Name: heather704 | Date: Oct 24th, 2007 10:21 AM
Look, teenagers are going to have sex at some point. Isnt it better if she has some kind of protection? If the really want to have sex, they will, i think you should get her the pill. 

Name: Burn4Me, | Date: Oct 24th, 2007 11:31 AM
OMG I WAS READINT HE REPLIES AND THE ONE NAMED BURN4ME, i neva posted that
i dont even live in utah lol 

Name: daisy255 | Date: Oct 26th, 2007 5:44 PM
Take her to the doctor and discuss the birth control pills. Let her know that this doesn't mean that you approve of this but your glad she came to you. Tell her the fact of young teenage boys. They just want one thing. If she doesn't give to him. HE will eventually find a girl who will. Tell her she has a whole life to do this. 

Name: amy2 | Date: Nov 13th, 2007 1:13 PM
do it/ your daughter is v smart girl you must have alovely relationship. well done 

Name: Anne xoxo | Date: Nov 15th, 2007 1:35 AM
I was having sex at 16 theres nothing wrong with it. And at least she has come to you about wanting protection and to be safe. And it sounds like shes known this boy long enough to be safe and feel comfortable with him. 

Name: Lucky V | Date: Nov 22nd, 2007 4:50 AM
theres nothing wrong with having sex at 16, i would agree, unless the male was 17 or older because in some states in the US that would be considered statutory rape. I know you live in Australia, but have you heard about the Genarlo Williams statutory rape case in Georgia?

He was arrested and charged as an adult for having consensual oral sex with a girl that was 16 and he was 17, the age of consent in the state of Georgia. The state legislature changed the law once the story started getting quite a bit of negative press, but they authorities still didn't release him because the racist DA's position was that the "crime" occurred before the rescinding of the law. The 16 year old girl did not press charges and even testified that the sex was consensual, but the prosecutors still charged him as an adult....when you do not have a victim means this prosecution team felt that it was in the interest of the citizens of the great state of Georgia that this crime of consensual sex between a 16 yr female and 17 yr old male was so heinous that they should incarcerate him for the preservation of public safety. Do you know that even after the Georgia State Legislature rescinded the statute the prosecution still refused to follow current updated law that would make his "crime" not a crime and release him.
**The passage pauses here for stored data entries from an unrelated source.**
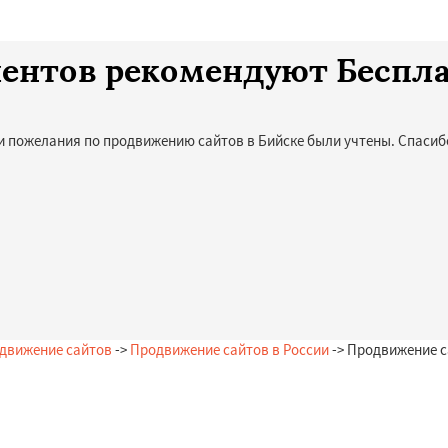
лиентов рекомендуют Беспл
и пожелания по продвижению сайтов в Бийске были учтены. Спасибо
движение сайтов
->
Продвижение сайтов в России
-> Продвижение с
Остались вопросы?
Закажи бесплатную консультацию в Бийске!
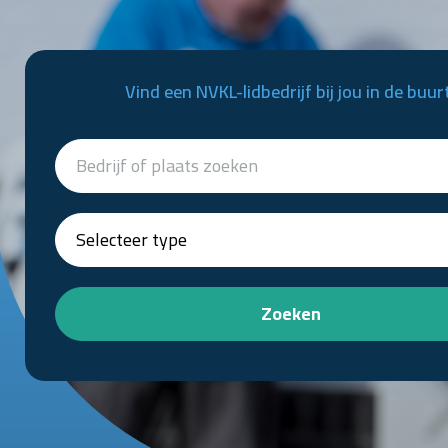
Vind een NVKL-lidbedrijf bij jou in de buur
Zoeken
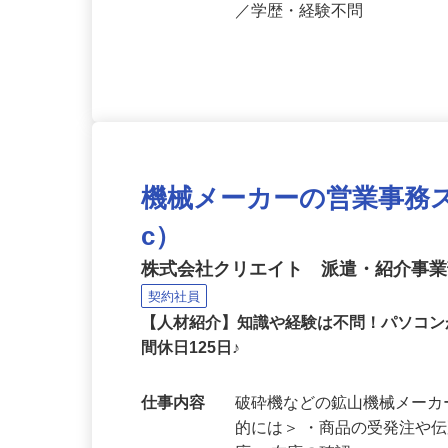
応募資格
未経験OK／異業種出身者多
／学歴・経験不問
機械メーカーの営業事務スタッ
c）
株式会社クリエイト 派遣・紹介事
契約社員
【人材紹介】知識や経験は不問！パソコン
間休日125日♪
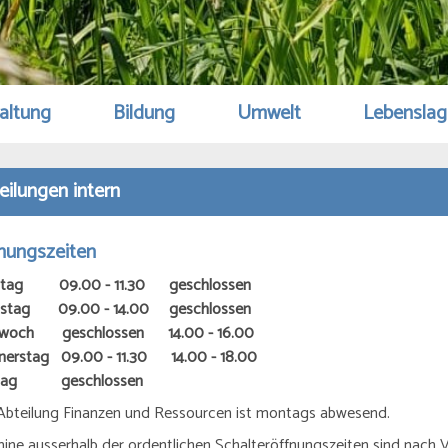
altung
Bildung
Umwelt
Lebensla
eilungen intern
nungszeiten
tag 09.00 - 11.30 geschlossen
nstag 09.00 - 14.00 geschlossen
twoch geschlossen 14.00 - 16.00
nerstag 09.00 - 11.30 14.00 - 18.00
itag geschlossen
Abteilung Finanzen und Ressourcen ist montags abwesend.
ine ausserhalb der ordentlichen Schalteröffnungszeiten sind nach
So if there was a law that allowed any white man the legal right of lynching any black men for no reason was in effect on april 1 and someone was scheduled to be hung from a tree naked, shot, have his genitalia removed and finally covered with tar and set on fire on april 20th, but on april 15th the legislature or supreme court ruled that the lynching black men statute was not constitutional. Would the Georgia prosecutors think that the black man should still be lynched in a most heinous and dehuminizing way because on april 1st it was the current law?